Es gibt eine lange Tradition der Darstellung von Gewalt: Lucrezia bei Dante, Judith enthauptet Holofernes und in der Popkultur etwa der Schlachtfilm «300». Gehen solche Darstellungen heute noch?

Natürlich. Es gibt ja Behörden, die eingreifen, wenn Grenzen überschritten werden. Der Bedarf, die Lust und das Interesse an Gewaltdarstellungen waren immer sehr stark.

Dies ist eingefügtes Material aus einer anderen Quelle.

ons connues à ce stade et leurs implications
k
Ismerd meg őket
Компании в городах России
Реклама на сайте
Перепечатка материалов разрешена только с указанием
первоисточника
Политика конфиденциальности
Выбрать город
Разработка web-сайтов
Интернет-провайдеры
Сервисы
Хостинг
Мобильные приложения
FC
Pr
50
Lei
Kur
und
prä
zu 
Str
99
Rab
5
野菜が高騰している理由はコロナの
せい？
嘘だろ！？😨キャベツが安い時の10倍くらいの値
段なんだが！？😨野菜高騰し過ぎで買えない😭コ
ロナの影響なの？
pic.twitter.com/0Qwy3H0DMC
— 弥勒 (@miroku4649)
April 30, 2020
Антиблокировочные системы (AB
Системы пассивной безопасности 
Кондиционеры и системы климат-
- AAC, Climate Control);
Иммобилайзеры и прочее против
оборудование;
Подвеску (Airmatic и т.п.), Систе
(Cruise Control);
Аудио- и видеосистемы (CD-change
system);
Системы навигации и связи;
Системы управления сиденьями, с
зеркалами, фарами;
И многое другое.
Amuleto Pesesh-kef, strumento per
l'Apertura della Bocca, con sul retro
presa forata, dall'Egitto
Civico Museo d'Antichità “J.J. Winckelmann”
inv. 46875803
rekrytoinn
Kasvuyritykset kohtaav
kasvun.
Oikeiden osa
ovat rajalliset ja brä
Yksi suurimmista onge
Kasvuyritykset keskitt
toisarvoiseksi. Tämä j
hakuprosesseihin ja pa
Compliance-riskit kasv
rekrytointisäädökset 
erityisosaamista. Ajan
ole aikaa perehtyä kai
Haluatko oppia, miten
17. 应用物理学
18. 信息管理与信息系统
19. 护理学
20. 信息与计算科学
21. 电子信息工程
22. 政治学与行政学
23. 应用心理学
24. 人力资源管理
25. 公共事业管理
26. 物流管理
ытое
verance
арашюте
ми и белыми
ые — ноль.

Ich glaube nicht, dass man diese Bereiche der Kunst, die mit Fantasien viel mehr zu tun haben als mit der Realität, verbannen sollte.

Skandale wie der Fall Rammstein werfen die Frage auf, ob auch neue Tabus entstehen: Kunst wird unmöglich, weil ihr Urheber anders beurteilt wird?

Es ist klar, dass gewisse Leute nicht mehr gebucht oder verlegt werden, denn auch sie unterstehen Gesetzen.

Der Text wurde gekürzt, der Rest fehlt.